_WHAT THE EXERCISE ASKS:_
Your task is to transcribe the data exactly while omitting each picture.

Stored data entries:
• • • •

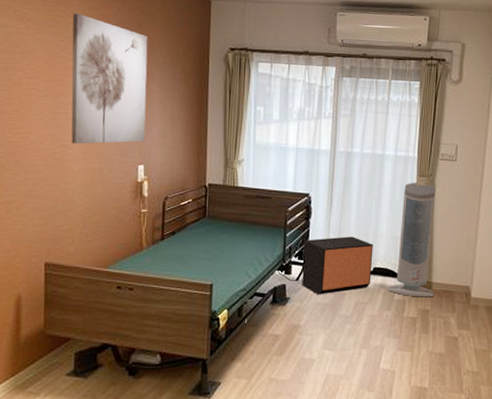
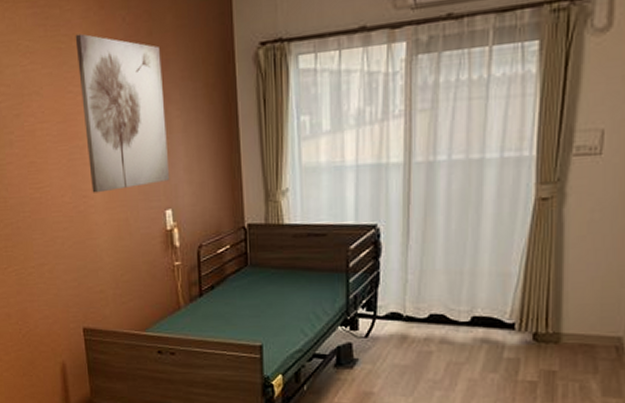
nightstand: present [302,236,373,295] -> none [372,277,470,355]
air purifier: present [388,182,435,298] -> none [493,192,566,354]

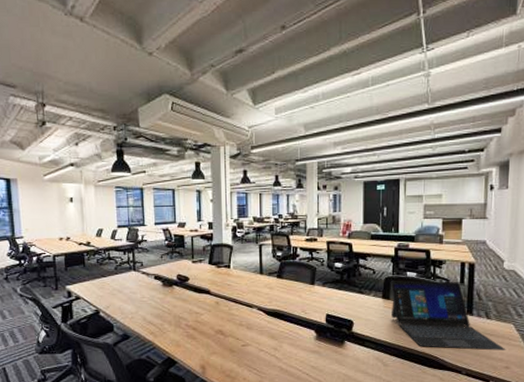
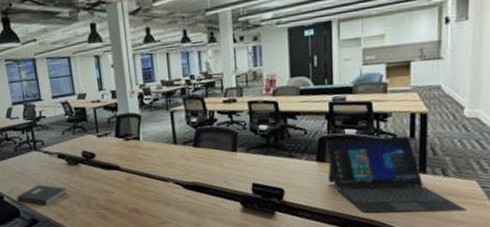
book: none [111,302,160,322] -> present [16,184,68,205]

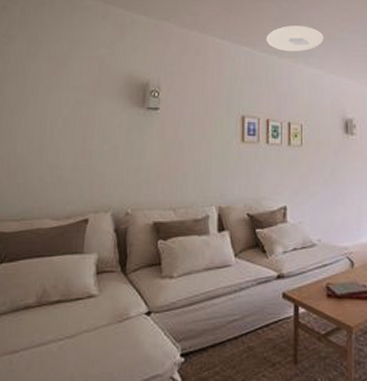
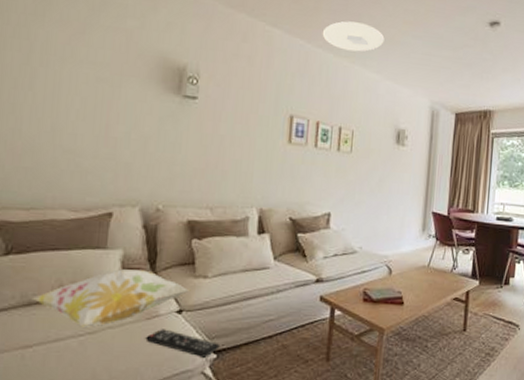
decorative pillow: none [19,273,158,331] -> present [31,269,191,327]
remote control: none [118,332,187,361] -> present [145,329,220,357]

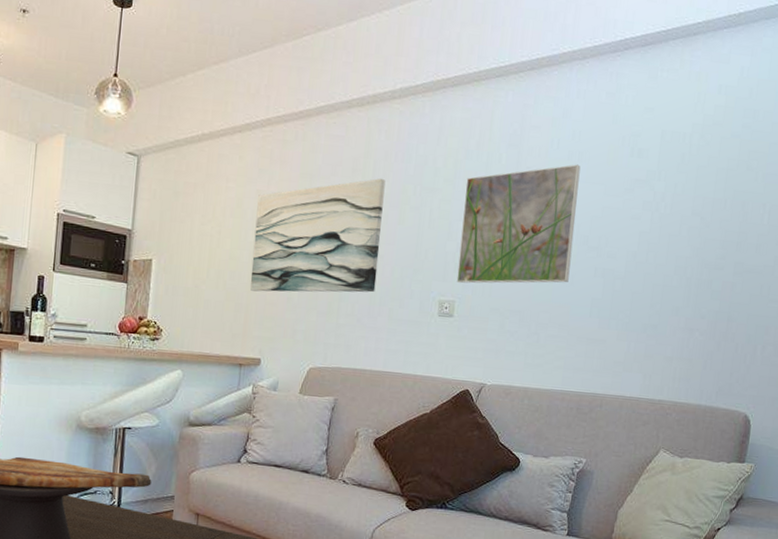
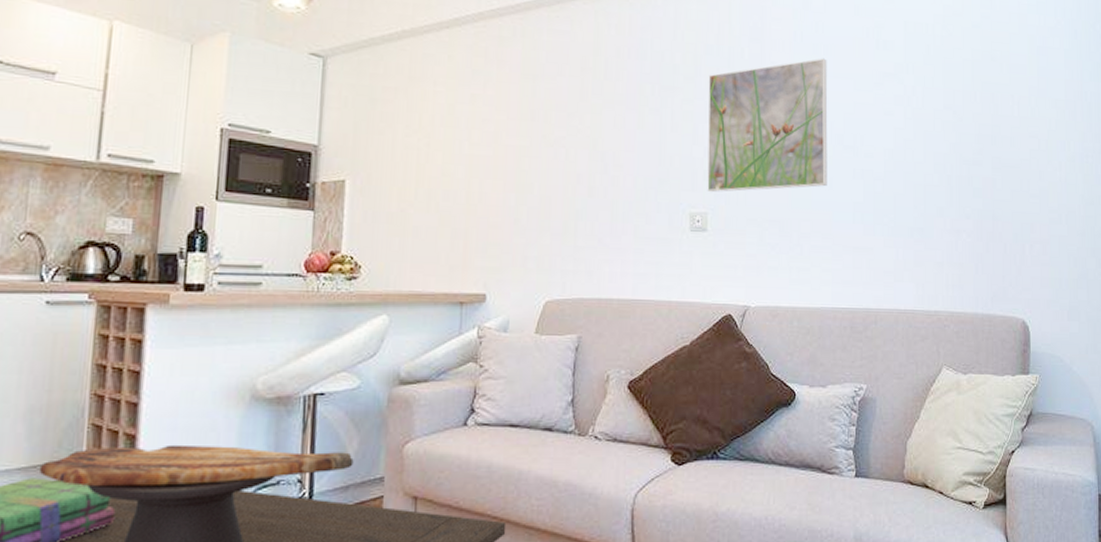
wall art: present [249,178,386,293] -> none [468,77,619,214]

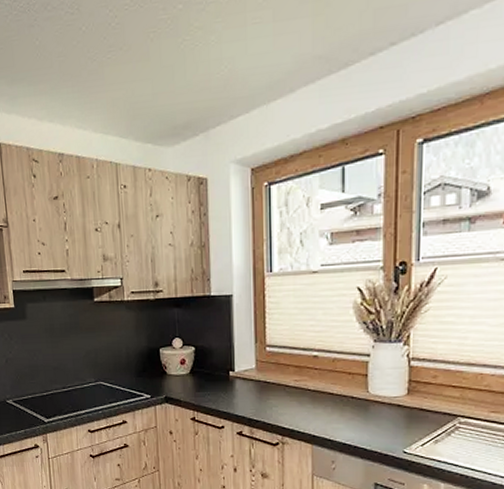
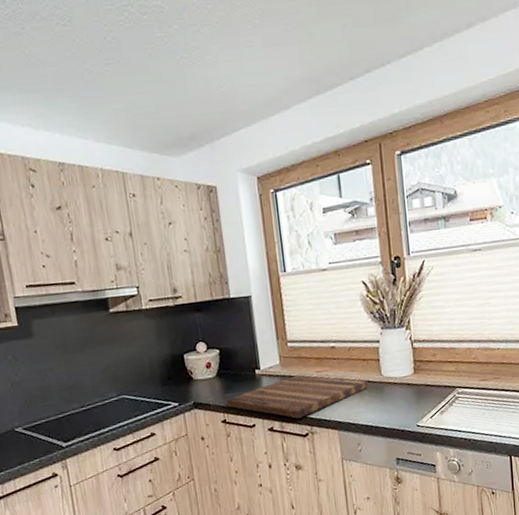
cutting board: none [197,381,350,426] -> present [226,375,368,419]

• • • •

_OUTPUT OF THE TASK:_
nightstand: present [302,236,373,295] -> none [372,277,470,355]
air purifier: present [388,182,435,298] -> none [493,192,566,354]

book: none [111,302,160,322] -> present [16,184,68,205]

decorative pillow: none [19,273,158,331] -> present [31,269,191,327]
remote control: none [118,332,187,361] -> present [145,329,220,357]

wall art: present [249,178,386,293] -> none [468,77,619,214]

cutting board: none [197,381,350,426] -> present [226,375,368,419]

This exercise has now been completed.